Our role in the E&M Dept. was, in conjunction with the Radar Dept (commanded mainly by Reuben Joffe, also a civil engineer from South Africa) to build up transportable radar stations for deployment along the coast, mainly to protect Tel Aviv and Haifa.  These were manned and womanned by wartime radar operators.  Among them was Morrie Smith, now an investment counselor in Toronto and married to one of the women operators (Miriam U.K., now a well-known potter) on the station he commanded.  Obviously he was not wasting his time purely on technical matters.  Please note I mention these matters to show what a versatile lot these radar pioneers were.

Who were all these diverse people from many lands, Jewish and non-Jewish, who combined to establish, operate, develop and expand the very first early-warning entity in the Holy Land since Caleb?  After the lapse of so long a time it is impossible to recall all the names.  Maybe closer examination of the archives of the IAF will resuscitate all the names so that grateful later generations can pay them justly-deserved honour.  If some names are cited herein, no discredit is implied to those many whose names and personae have vanished into inappreciative history.

Some are:
1.    Charley Braudo, originally South African, latterly Royal Air Force, Ettenberg's deputy.
2.    Ellie Isserow, (South African) ace machinist in the E&M dept, irrepressible funny man, in his latest years a poet of no mean distinction.
3.    Max Kangisser, (South African) internal combustion engines expert, who wet-nursed the prime movers we needed for generating power and moving our equipment.  Undisputed champion in the art of breaking women's hearts.
4.    Ecker, (Israeli). Quietly spoken electrical engineer.
5.    Yoram Boehm. Yeke commanding the stores
6.    Chupchik. Yoram's Man Friday.  Chief antidote to his boss's inflexibility
7.    Miss Rutti-Tutti-Putti-Frutti.  Exquisitely proportioned secretary in Ettenberg's office. Supremely cheeky and invulnerable.
8.    Feigela.  Secretarial factotum in Ettenberg's office. Later became an architect or engineer, I believe.

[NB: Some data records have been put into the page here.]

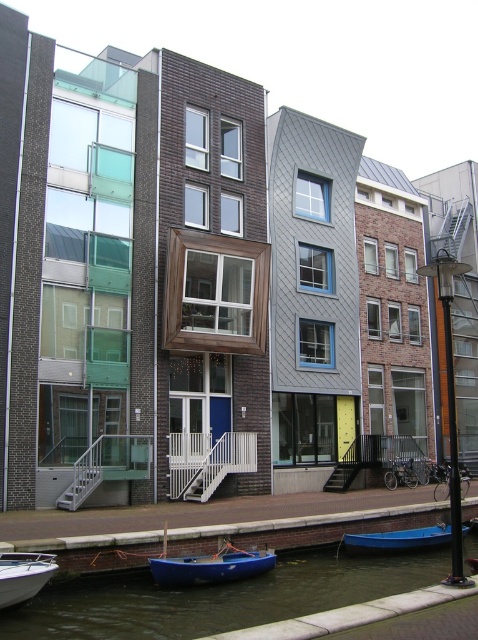
Which of these two, dark blue water at lower center or white fiberglass boat at lower left, stands taller?

With more height is dark blue water at lower center.

Does dark blue water at lower center appear on the left side of white fiberglass boat at lower left?

Incorrect, dark blue water at lower center is not on the left side of white fiberglass boat at lower left.

What do you see at coordinates (217, 596) in the screenshot? I see `dark blue water at lower center` at bounding box center [217, 596].

At what (x,y) coordinates should I click in order to perform the action: click on dark blue water at lower center. Please return your answer as a coordinate pair (x, y). Looking at the image, I should click on (217, 596).

Who is shorter, white fiberglass boat at lower left or blue plastic boat at lower center?

With less height is blue plastic boat at lower center.

Describe the element at coordinates (23, 576) in the screenshot. I see `white fiberglass boat at lower left` at that location.

Does point (53, 556) come farther from viewer compared to point (417, 541)?

No, it is in front of (417, 541).

This screenshot has height=640, width=478. Identify the location of white fiberglass boat at lower left. (23, 576).

Who is more forward, (x=270, y=566) or (x=0, y=598)?

Point (x=0, y=598) is more forward.

Does blue matte boat at lower center lie in front of white fiberglass boat at lower left?

No, blue matte boat at lower center is further to the viewer.

Which is in front, point (214, 576) or point (21, 566)?

Point (21, 566)

Identify the location of blue matte boat at lower center. The height and width of the screenshot is (640, 478). (212, 566).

9.    Reuben Joffe.  Officer in charge of the Radar Dept. at Base HQ in Sarafand.  Alumnus of the SSS* in the South African Army.  Civil engineer who became a radar guru en passant.  Resumed his civil engineering career after the War of Independence.  Served far and wide in Africa, Israel and elsewhere working for Israeli and American construction firms. Wonderfully methodical and competent in all he undertook.  
10.   Jack Segal.  (South African) Doubly qualified engineer in both electrical and mechanical engineering.  Product of the SSS*.  Worked mainly in the radio and radar departments at 505.

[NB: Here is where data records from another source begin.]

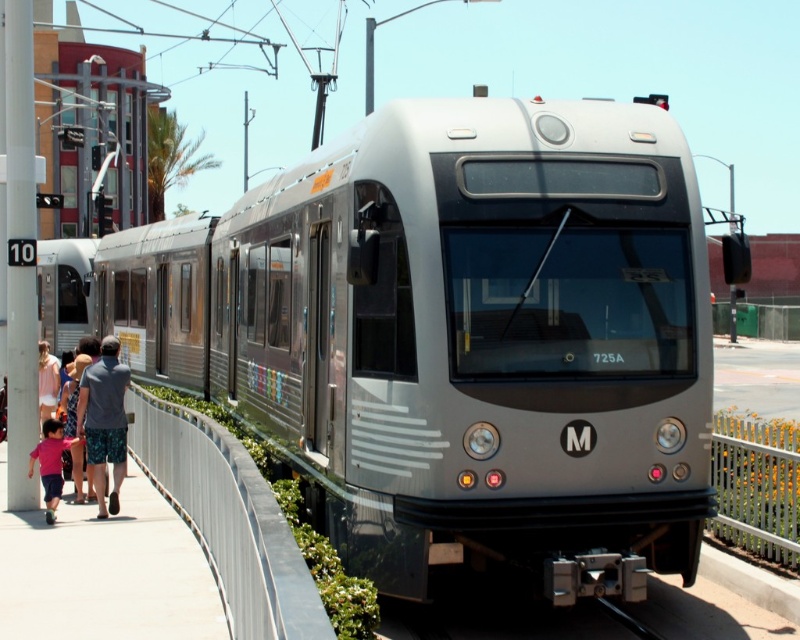
You are standing on the platform at the light rail station. There is a specific point marked at coordinates point (110, 380) that you need to reach. If you start moving directly towards it from your current position, how far will you have to walk to reach that point?

The distance between you and the point (110, 380) is 8.73 meters, so you will have to walk 8.73 meters to reach it.

You are standing on the platform and see the satin silver train at center and the gray cotton shorts at lower left. Which object is nearer to you?

The satin silver train at center is closer to you than the gray cotton shorts at lower left.

From the picture: You are standing on the platform of the light rail station and want to walk from point (114, 356) to point (52, 500). Which direction should you move to get closer to your destination?

You should move towards the lower right direction because point (52, 500) is closer to the viewer than point (114, 356).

11.   Asher Bar Natan. (Israeli)  Suave sabra (not too many of them around).  Adjutant to Ettenberg.  Seemed destined to be a diplomat.  Given the chance would have done a much better job than Netanyahu.
12.   Mike Miller.  (South African)  Top mechanic-cum-electrician in the E&M Dept.  Married one of the Machal girls in the unit.  Moved to California where he was unfortunately killed in a motorbike accident.
13.   Dorothy Jackson.  U.K.  Used to be a senior officer in the RAF radar operator network.  Her fiancé was killed in air combat in Israel.
14.   Max Barlin. (South African) Radar specialist from the SSS*.  Left Israel to become an architect in South Africa.
15.   Maurice Ostroff. (South African)  Motor-biking radar guru from the SSS*, where else.
16.   Syd Suttner.(South African)  Electrical engineer from S.A. SSS* Alumnus.  Had the brainwave of prime-moving some electrical motors we had acquired, so converting them into much-needed power generators for our radar stations.

With the aid of these and many other talents both Israeli and from abroad, the foe was thrust back and the Squadron firmly established, only it seems now to lapse into never-never land and be forgotten by a fleetingly grateful Israeli public.